Sunday, September 24, 2006

Against which all governments are measured

There's been a lot of discussion over forms of government, which is the best, and which are better than others. A more interesting question, however, is what makes one form of government better or worse than another. With so many vast differences between various forms, it can be difficult to pin down the single factor that most closely ties to "goodness". Many would argue that the factor is freedom, equality, or accurate representation of the beliefs of the populace, but these values represent an obvious bias toward democracy and the enlightenment values from which it derives. I submit that the "best" form of government is defined not by freedom or representation, but by its inherent level of susceptibility to corruption.

The values behind a form of government may determine its agreeability to a particular individual or group, but its corruptibility determines how likely it is to adhere to those values in the real world, when subjected to the rigors of human nature. Dictatorships are generally reviled as the worst form of government, but an incorruptible, benevolent dictatorship could easily create a far better society than the best democracy. The problem with dictatorships is that they endow an individual with absolute power, and as Lord Acton famously stated, "Power tends to corrupt, and absolute power corrupts absolutely."

But if all power corrupts, why give it to anyone? It would seem that anarchy, which does not grant anyone power over anyone else, would be the least corruptible. Anarchy, though, is not truly an absence of government, but rather is individual self-rule for every individual. It's a billion tiny dictatorships struggling for resources. Now, while this would preclude all but the most masochistic from being abused by their own government, human nature desires power, and alliances would begin to form among the micro-nations creating gangs and eventually leading to mob rule, a de facto government born of the corruption of the ideal of anarchism. In this way, anarchism is like laissez faire capitalism with power as capital -- the rich get richer and the poor get poorer.

Similarly, alliances and power blocs can form within a direct democracy, and groups can be influenced through propaganda and strong-arm tactics as well as mutual protection schemes like the alliances on Survivor. This decentralization of power does, however, have the advantage over representative democracy that corruption requires direct support from a plurality of voters, rather than simply a few politicians with the ability to conceal their corruption.

A theocracy is arguably the most corruptible, because while it claims to be under the rule of a deity, power is actually concentrated with the leaders of the religion who purport to speak for that deity, but who are as susceptible to human nature as anyone else. In a society fanatical to install a theocracy, this would mean unchecked power for those leaders, and the ability to put down any dissent without reproach. This fact, more than their inherent conservatism and rejection of enlightenment values like freedom of religion, makes theocracy a bad form of government.

An interesting means of discouraging corruption is illustrated in one of the multiple story arcs in Ambrosia Software's Escape Velocity: Nova. In this game, there is a race known as the Polarans, who have a strict caste system in which the Mu'hari caste, who among other duties serve as judges, juries and prosecutors, are considered the most disgraceful of all castes and must render assistance to any other Polaran in any way asked.

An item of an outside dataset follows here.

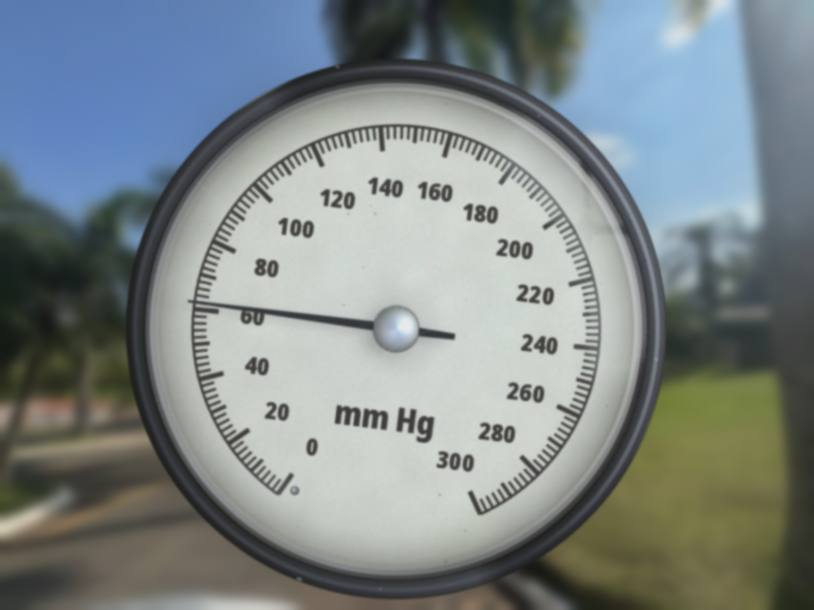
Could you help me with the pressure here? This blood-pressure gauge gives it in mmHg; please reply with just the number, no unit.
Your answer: 62
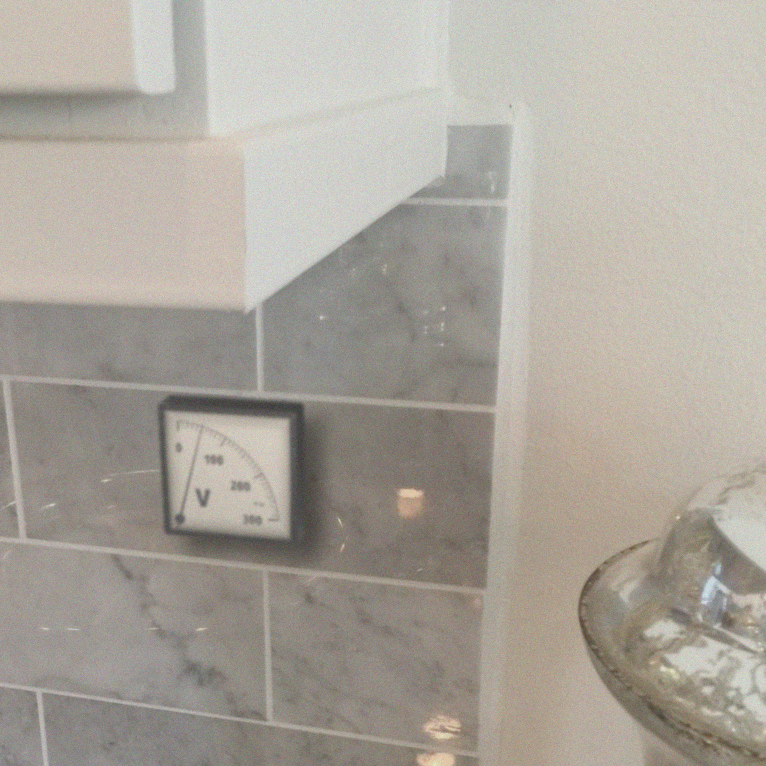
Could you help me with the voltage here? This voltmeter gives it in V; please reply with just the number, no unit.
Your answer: 50
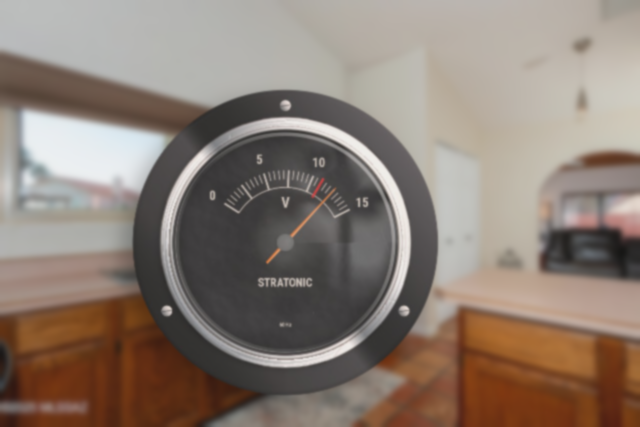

Passing judgement on ones peers is considered the ultimate punishment. This also parallels my own experience as moderator in internet forums, where moderators were encouraged to think of themselves more as janitors than as police officers.

If corruption is what makes a government bad, and government by definition has a level of power that promotes corruption, then it is the ability to keep corruption in check that makes a system of government good. This means that a good government must provide a framework for the public, possibly in addition to the government itself, to limit the government's power and keep its members accountable for their actions. Government transparency and freedom of speech, and particularly of the press, create accountability. If the government is corrupt, it will lose support and, in the absence of a means of replacing officials as provided by democracy, will ultimately be overthrown. Likewise, religious freedom is beneficial to prevent the use of fanaticism to mask corruption. Concepts like term limits and separation of powers with checks and balances are also designed to limit the effectiveness of corruption. The less centralized power is, the more obstacles it must overcome.

What is the best form of government that exists today? Probably some flavor of democracy, but it will never be perfect until corruption can be prevented entirely.